I'm trying to understand how the @deprecate macro works in Julia. The documentation is unfortunately not clear to me:

@deprecate old new [ex=true]

Deprecate method old and specify the replacement call new. Prevent @deprecate from exporting old by setting ex to false. @deprecate defines a new method with the same signature as old.

Warning: As of Julia 1.5, functions defined by @deprecate do not print warning when julia is run without the --depwarn=yes flag set, as the default value of --depwarn option is no.

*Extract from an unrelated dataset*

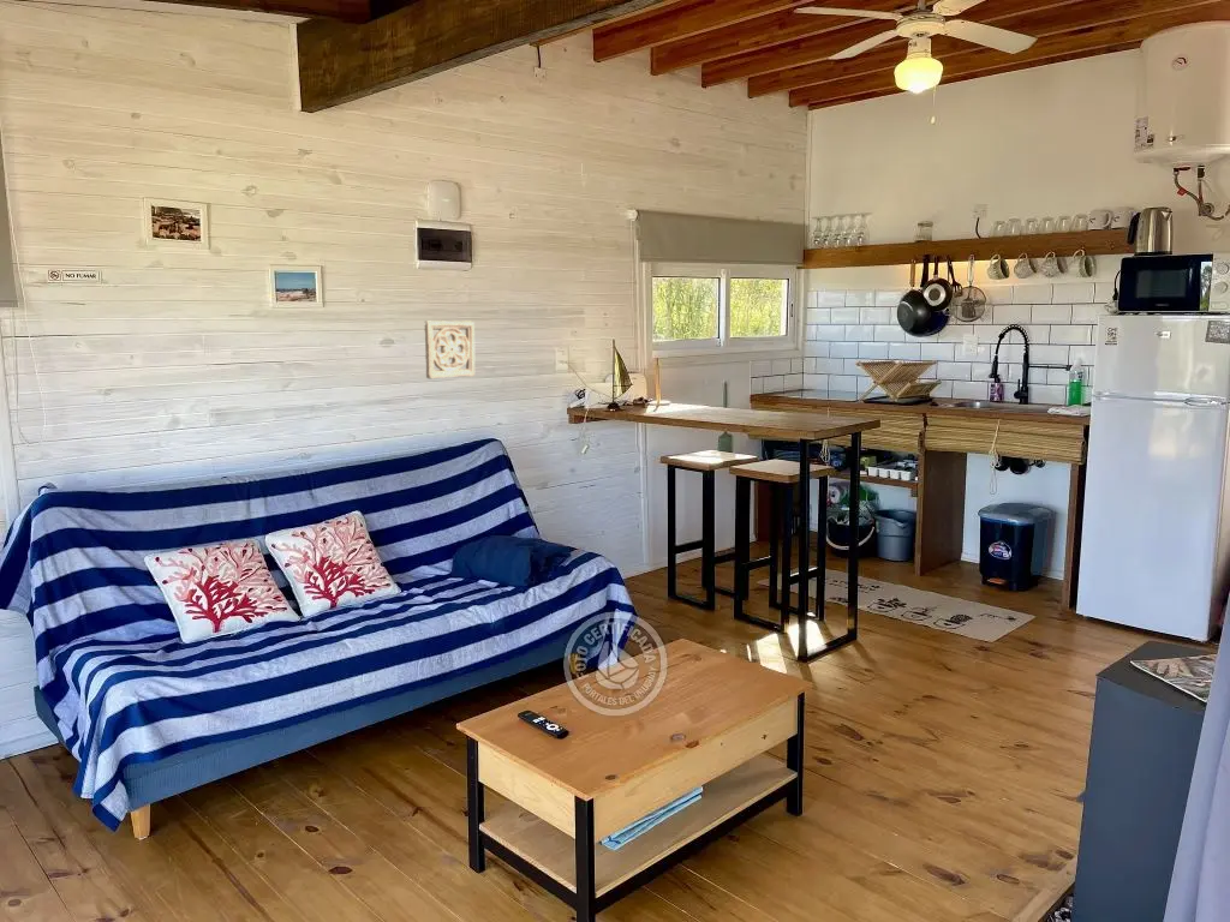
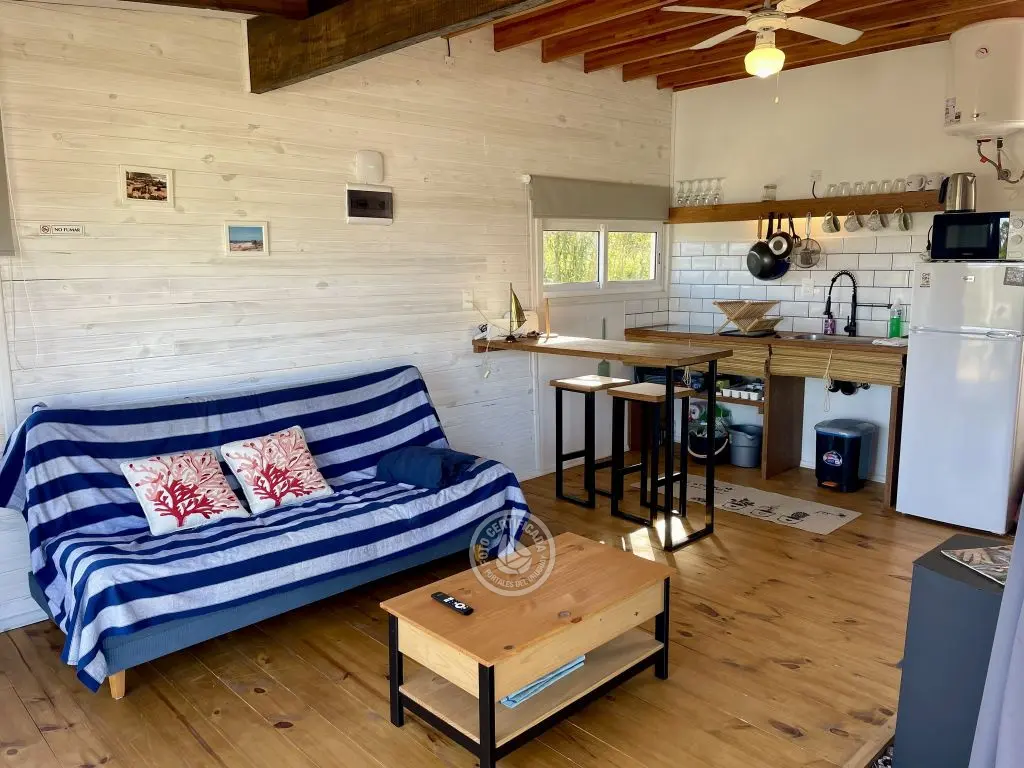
- wall ornament [424,319,476,379]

The warnings are printed from tests run by Pkg.test().

Examples

julia> @deprecate old(x) new(x)

old (generic function with 1 method)

julia> @deprecate old(x) new(x)

false old (generic function with 1 method)

So what do I do?

function old(x::Int)
    print("Old behavior")
end

function new(x::Int)
    print("New behavior")
end

# Adding true/false argument doesn't change my observations.
@deprecate old(x) new(x)  # false 


old(3)
# Prints "Old behaviour". No warning. 
# Also: The deprecation is not mentioned in the help (julia>? old)

The aim of this @deprecate macro seems to be replacing functions? I find that counterintuitive. How can mark a function as deprecated (i.e. users should receive a warning and a hint what to use as a replacement, also it should be in the documentation)?

edit: I noticed my error. The signatures (in my case the ::Int) have to be identical for this to work. However, how do I get a warning?

1
juliadeprecated

1 Answers

8
votes

Imagine you have this method as part of the public API of your library in version 1:

# v1.0.0
mult3(x::Int) = 3x

In version 2, you'd like to stop supporting mult3 (which is a breaking change). But the same feature will still be available using a more general method:

# v2.0.0
mult(x, y) = x * y

Users of version 1 are used to using mult3, which means that their code will break when they will update to v2. Therefore, you might want to release an intermediate version in the v1.x family, where mult3 exists but is deprecated and implemented in terms of mult:

# v1.1 - transition

# This is the new API for v2
mult(x, y) = x*y

# The old API is still supported, but deprecated and implemented using the old one
@deprecate mult3(x::Int) mult(3, x)

# The above is more or less equivalent to defining
# function mult3(x::Int)
#    # print an error message is `--depwarn` has been set
#    return mult(3, x)
# end

The v1 API is not broken in late v1.x versions, but users calling deprecated methods will see the following kind of messages to help them transition to the newer v2 API:

julia> mult3(14)
┌ Warning: `mult3(x::Int)` is deprecated, use `mult(3, x)` instead.
│   caller = top-level scope at REPL[3]:1
└ @ Core REPL[3]:1
42

(but starting with Julia 1.5, the warning will only be shown if --depwarn=yes has been provided in Julia's command line or if it appears in a test suite run by Pkg.test())

Alternatively, and as mentioned in comments, you may want to leave the old implementation around, simply warning users when they call it. To this end, you can use Base.depwarn directly:

# v1.1 - transition

# This is the new API for v2
mult(x, y) = x*y

# The old API is still supported, but deprecated
# It is implemented by itself:
function mult3(x)
    Base.depwarn("`mult3(x)` is deprecated, use `mult(3,x)` instead.", :mult3)
    return 3x
end

When --depwarn=yes has been provided in Julia's command line, this produces the same kind of warning as @deprecate:

julia> mult3(14)
┌ Warning: `mult3(x)` is deprecated, use `mult(3,x)` instead.
│   caller = top-level scope at REPL[4]:1
└ @ Core REPL[4]:1
42

Starting with Julia 1.6, depwarn will accept a keyword argument to force warning emission even when users haven't asked for them with --depwarn=yes:

julia> Base.depwarn("Foo is deprecated", :foo, force=true)
┌ Warning: Foo is deprecated
│   caller = ip:0x0
└ @ Core :-1